* Job item:
Using the records below, repeat exactly the lines from the one holding "S1, 114802_4: 130 -> 80" through the one holding "distance, 114802_3: 6883 -> 6977", both ends included, and no others.

* Input data:
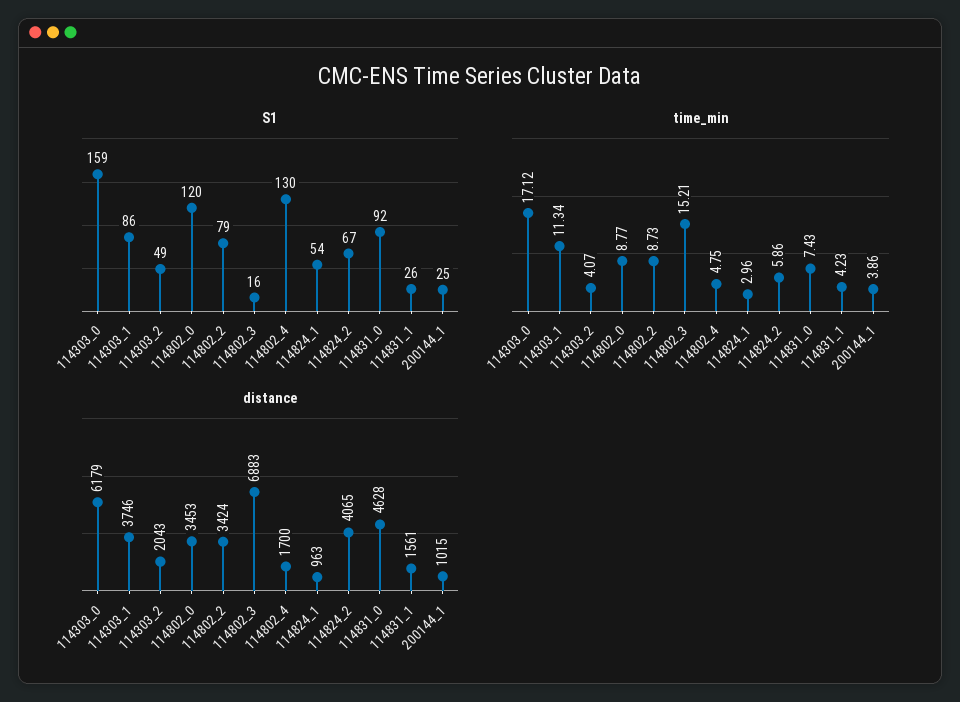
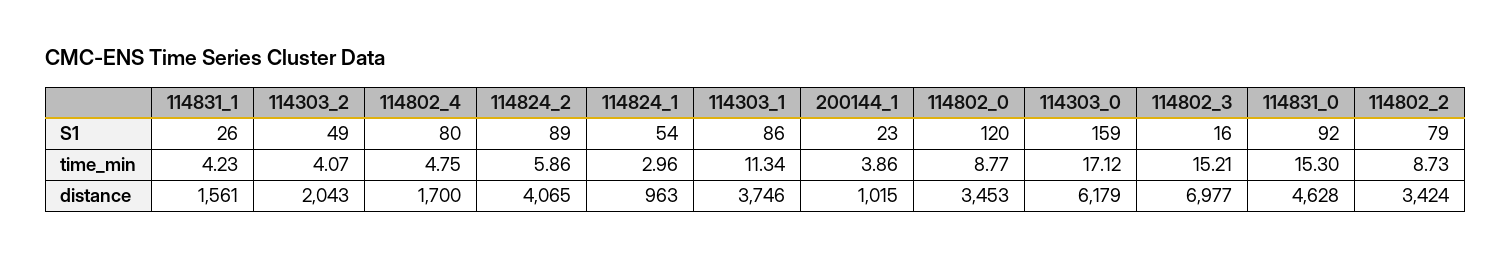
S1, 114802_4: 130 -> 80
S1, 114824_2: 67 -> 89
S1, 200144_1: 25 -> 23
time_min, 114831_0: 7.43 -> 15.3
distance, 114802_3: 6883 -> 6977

---

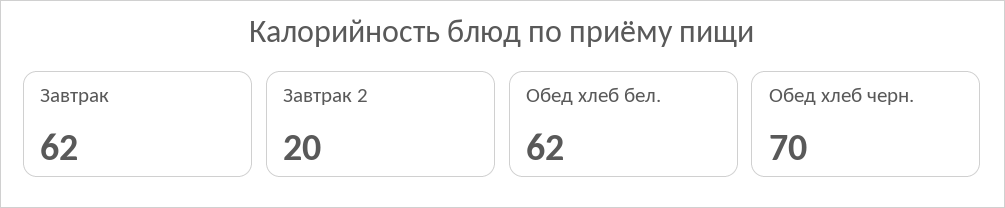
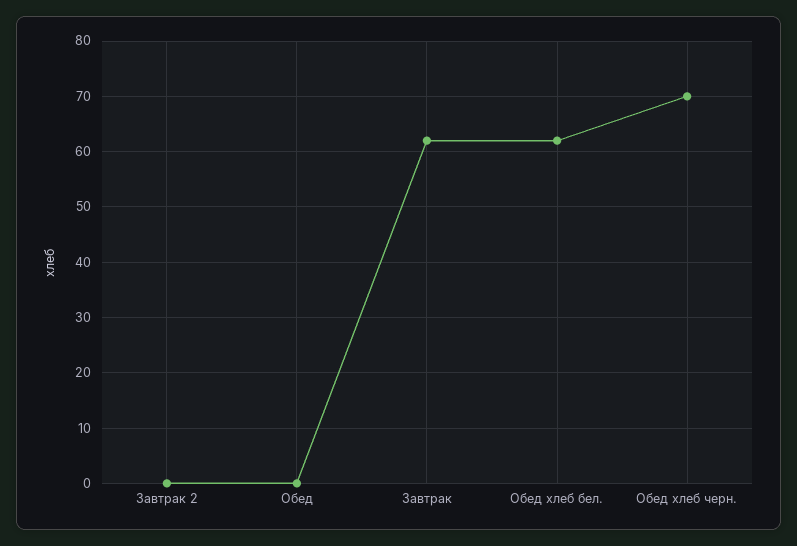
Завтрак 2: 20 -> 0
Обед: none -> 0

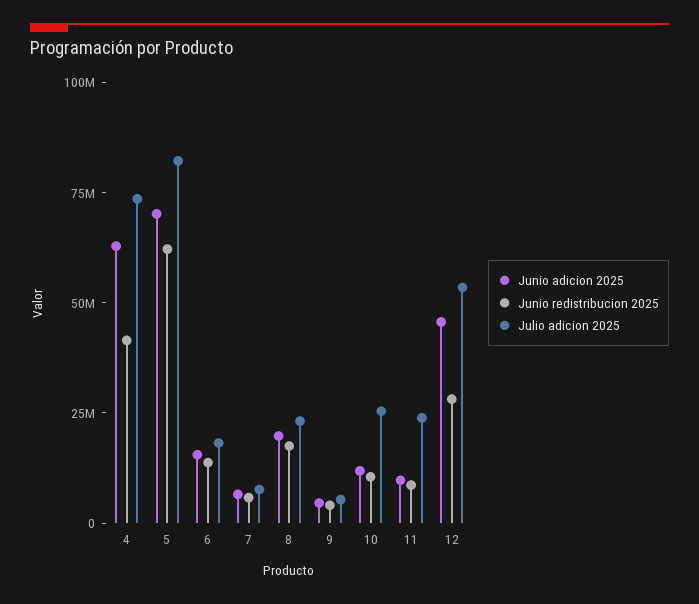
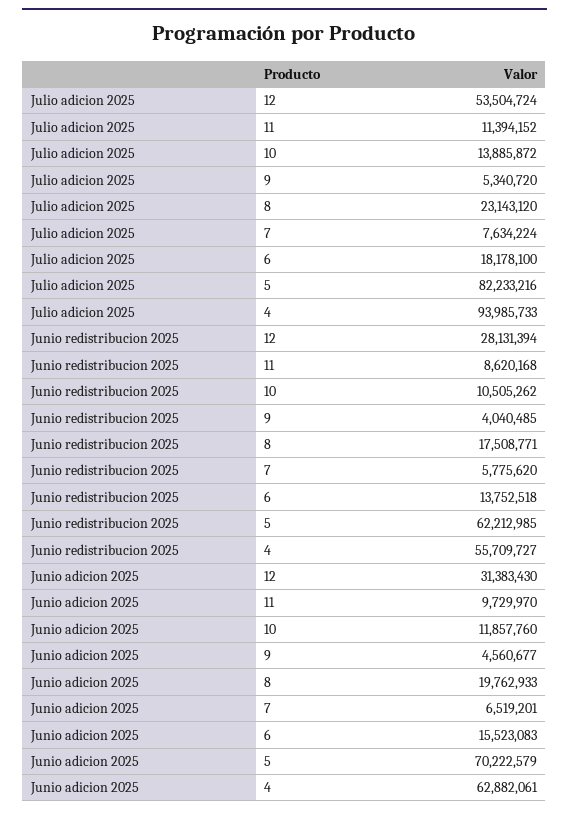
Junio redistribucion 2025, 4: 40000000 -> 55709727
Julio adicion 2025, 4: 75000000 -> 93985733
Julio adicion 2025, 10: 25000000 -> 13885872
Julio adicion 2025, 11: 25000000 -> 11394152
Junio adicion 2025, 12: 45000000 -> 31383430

---

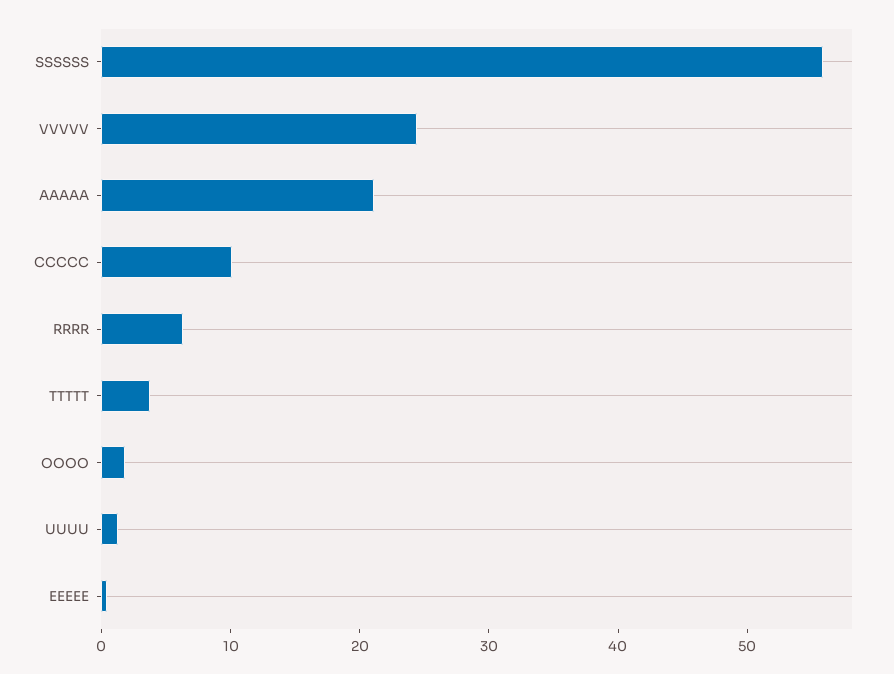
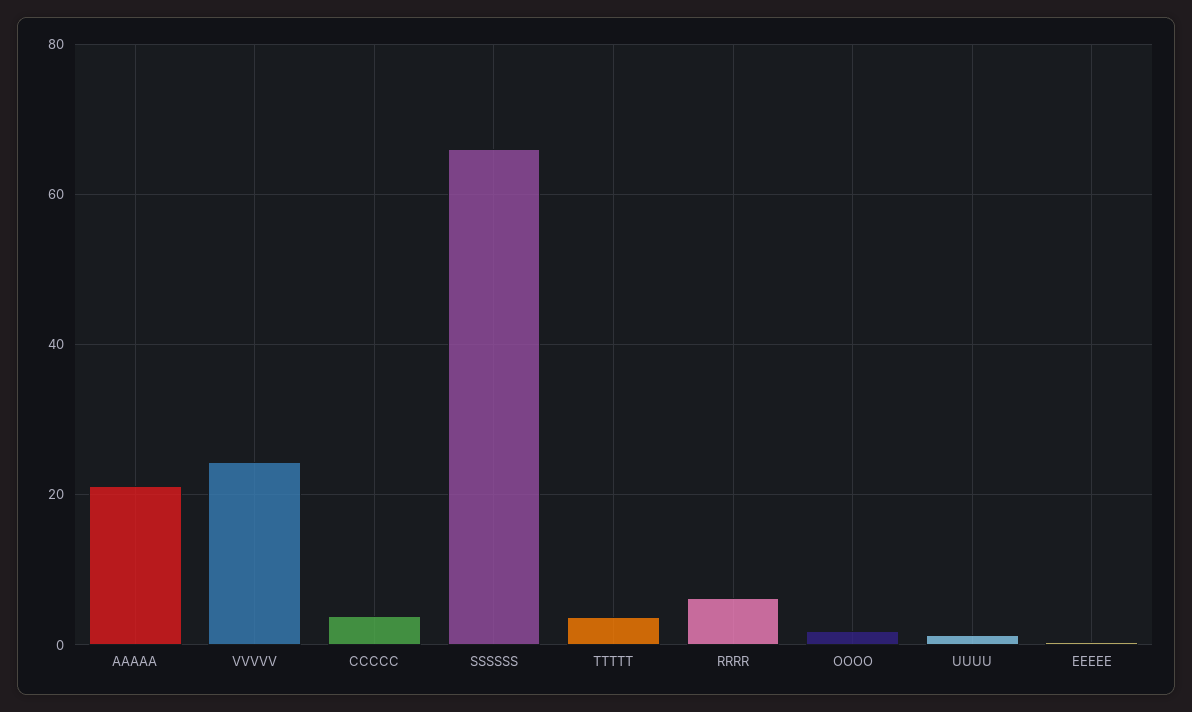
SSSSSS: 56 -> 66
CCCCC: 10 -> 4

* Exercise result:
S1, 114802_4: 130 -> 80
S1, 114824_2: 67 -> 89
S1, 200144_1: 25 -> 23
time_min, 114831_0: 7.43 -> 15.3
distance, 114802_3: 6883 -> 6977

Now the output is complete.